Quite deliberately, I went back and re-read the last two episodes in this duo’s story before embarking on the new novel and so what I was struck by most immediately was the way in which Hobb has been able to return to the narrative voice that we had become so familiar with in relation to Fitz.  You can move seamlessly from Fool’s Fate to Fool’s Assassin without being aware of the gap of time that has passed since these characters were last the focal point of the writer’s attention. Much, however, has changed in Fitz’s life in that time.  He finally seems to have found some measure of happiness with his old love Molly and together they have created a contented family home in the manor at Withywoods.  Most of Molly’s children appear to have accepted him into the family, even if, ironically, Nettle, the one child they have in common, still has difficulty acknowledging their relationship. Nettle herself now serves Dutiful as Skillmistress and that in turn has meant that Fitz has, to a large extent, been able to turn his back on the politics of Buckkeep that have dominated his life for so long.  If there are any regrets in his life they are that he and Molly have not been able to have a second child of their own and that there has been no word from The Fool.

And then Bee arrives, a child that neither Fitz nor Molly thought would be possible and one that for a long time the rest of the household think exists only in Molly’s imagination.  But there is nothing imaginary about Bee.  As soon as she is strong enough to hold her own as a narrative voice she shares alternate chapters with her father and we come to recognise what a remarkable child she actually is. Long before Fitz has any inkling we understand that there are elements of The Fool about Bee and so when word reaches Withywoods of an unexpected son who is in some way associated with The Fool and who is the focus of a deadly search by characters from his past, we are reaching for explanations that have yet to find a place in Fitz’s mind.

This book sees the return of many familiar and much loved characters: Dutiful, now King of the Six Duchies and his calm and dignified mother, Kettricken, Chade, still as conniving as ever and solid and dependable Riddle.  It is also filled with as much horror and pure cruelty as were the earlier novels, which makes me ask why I would return to the series as often as I do.  The answer to that question is best illustrated by what occurs between Riddle and Fitz towards the end of the book.  Forced to move The Fool as rapidly as possible to the safety of Buckkeep, Fitz draws on Riddle’s strength to use the Skill-pillars and in doing so, completely unintentionally, very nearly kills him.  Both Riddle and The Fool are moved to the infirmary and tended there.

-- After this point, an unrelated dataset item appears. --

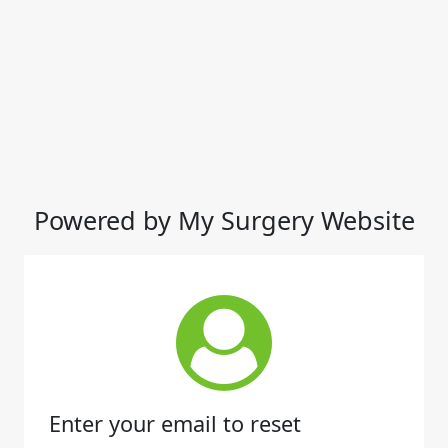
Powered by My Surgery Website
Enter your email to reset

The apprentice healer was back, a rag wrapped around the bale of a lidded pot. The lid jiggled as she walked, letting brief wafts of beefy aroma fill the room.  A serving-boy came behind with bowls, spoons, and a basket of bread rolls.  She stopped first at Riddle’s bed to serve him and I was relieved to see him recovered enough to be propped up in bed and offered hot food.  He looked past Nettle, met my gaze, and gave me a crooked smile.  Undeserved forgiveness.  Friendship defined.  I slowly nodded to him, trusting him to understand.

And there it is.  The reason I keep returning to the Six Duchies, because if these books are about anything they are about the importance of trust, loyalty and friendship.  You will meet a deeper and purer understanding of what friendship can really mean in these novels than almost anywhere else in literature and it is, I think, a gift that all of us can appreciate.  When the Wolf-Father, who may or may not be a manifestation of Nighteyes, explains to Bee about the importance of ‘pack’ it invokes echoes in each one of us.

For me this was a triumphant return to the world of Fitz and The Fool on Hobb’s part and I am left now with just one regret and that, of course, is that I have to wait for the next two episodes in this trilogy to discover how the story will progress.  I hope that wait will not be too long.

With thanks to HarperCollins who kindly made a copy of this available.